Your objective: Print the whole listing again exactly as it stands, leaving out any images.

Given material:

-- Opening Marker --

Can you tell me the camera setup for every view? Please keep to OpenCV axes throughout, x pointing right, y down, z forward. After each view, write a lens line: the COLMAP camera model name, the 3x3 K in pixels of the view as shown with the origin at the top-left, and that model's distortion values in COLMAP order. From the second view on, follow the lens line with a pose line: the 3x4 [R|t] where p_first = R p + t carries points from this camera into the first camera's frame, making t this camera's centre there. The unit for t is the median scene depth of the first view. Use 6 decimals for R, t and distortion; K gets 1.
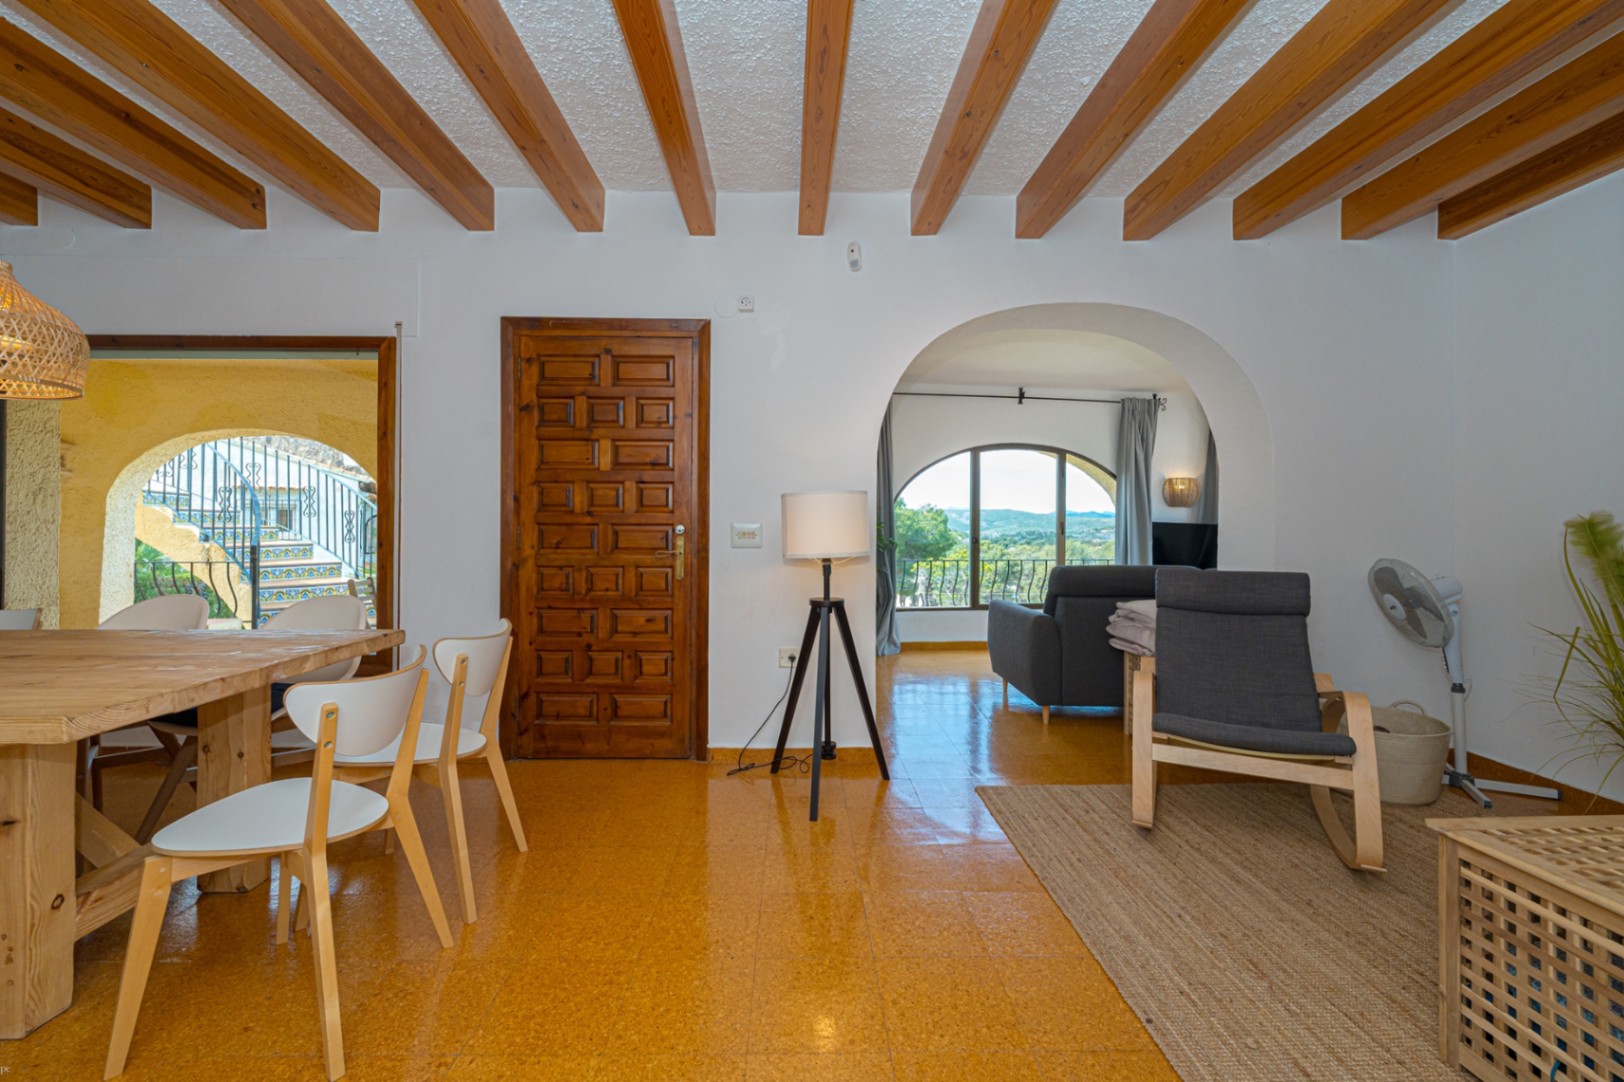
lens RADIAL K [[667.9, 0, 813.1], [0, 667.9, 521.2], [0, 0, 1]] dist [-0.002787, -0.000127]
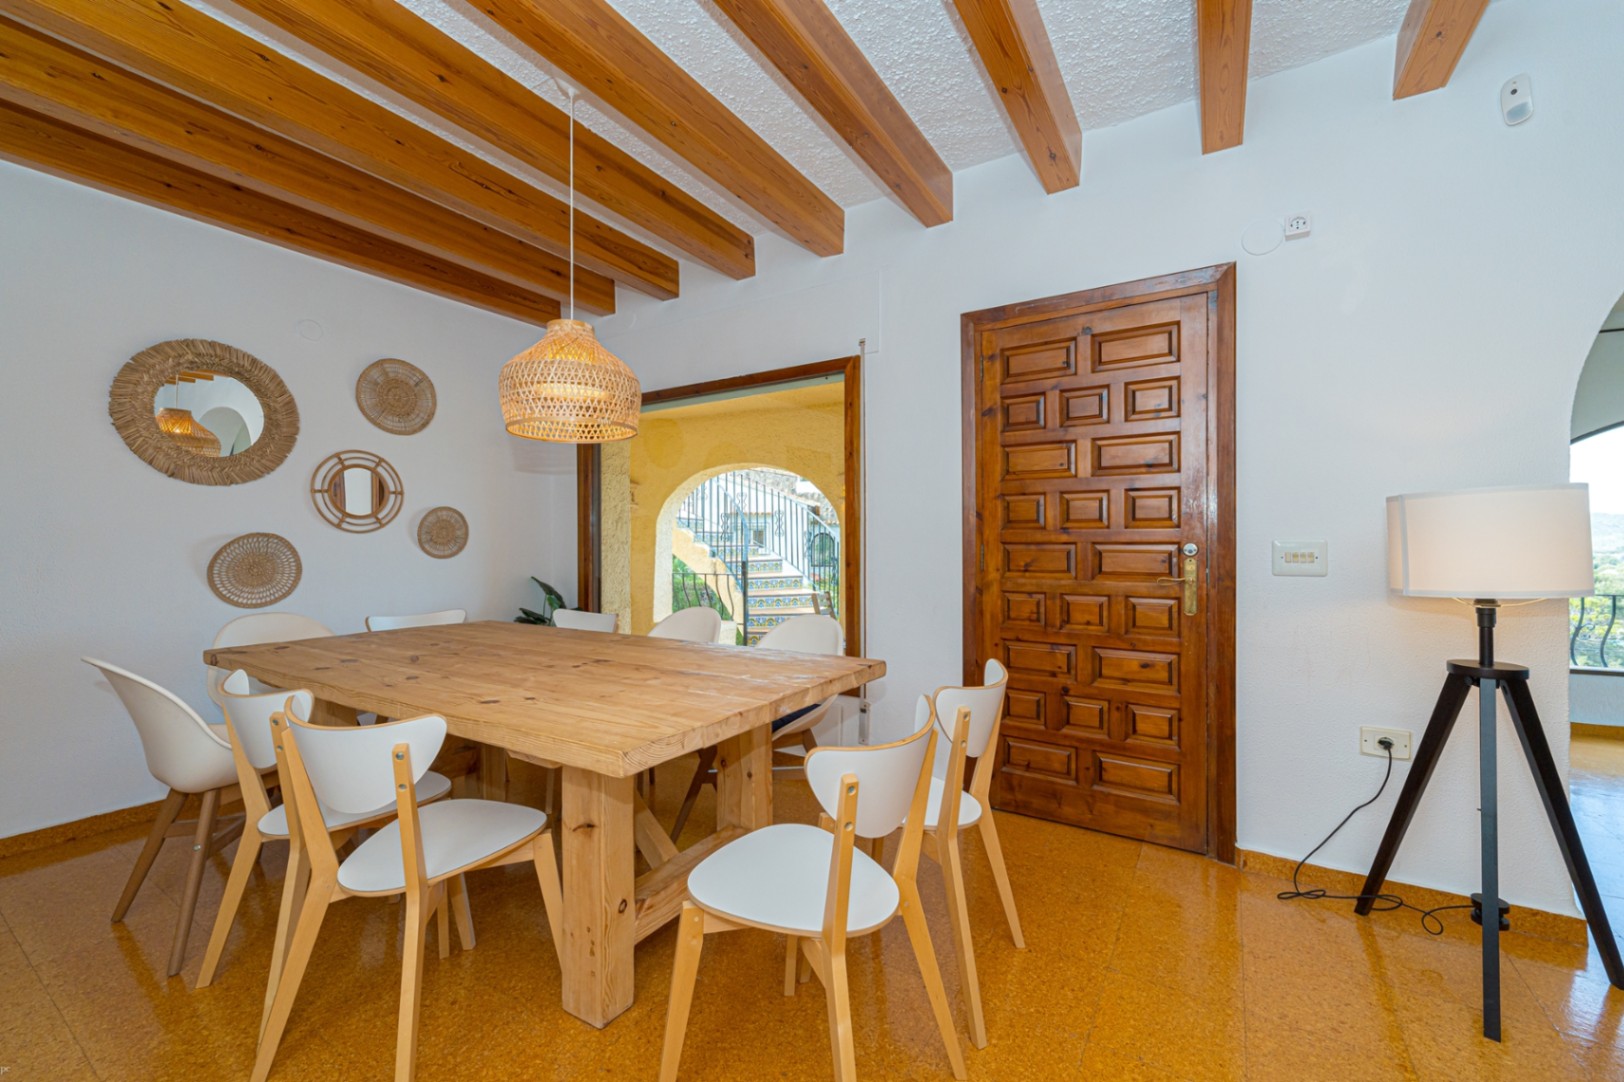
lens RADIAL K [[667.5, 0, 812.0], [0, 667.5, 541.0], [0, 0, 1]] dist [-0.002597, -0.000577]
pose [[0.831638, -0.006398, -0.555281, -0.135785], [0.009989, 0.999944, 0.003439, -0.004162], [0.555228, -0.008407, 0.831655, 0.134154]]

-- Closing Marker --

Result:
Can you tell me the camera setup for every view? Please keep to OpenCV axes throughout, x pointing right, y down, z forward. After each view, write a lens line: the COLMAP camera model name, the 3x3 K in pixels of the view as shown with the origin at the top-left, and that model's distortion values in COLMAP order. From the second view on, follow the lens line with a pose line: the 3x4 [R|t] where p_first = R p + t carries points from this camera into the first camera's frame, making t this camera's centre there. The unit for t is the median scene depth of the first view. Use 6 decimals for R, t and distortion; K gets 1.
lens RADIAL K [[667.9, 0, 813.1], [0, 667.9, 521.2], [0, 0, 1]] dist [-0.002787, -0.000127]
lens RADIAL K [[667.5, 0, 812.0], [0, 667.5, 541.0], [0, 0, 1]] dist [-0.002597, -0.000577]
pose [[0.831638, -0.006398, -0.555281, -0.135785], [0.009989, 0.999944, 0.003439, -0.004162], [0.555228, -0.008407, 0.831655, 0.134154]]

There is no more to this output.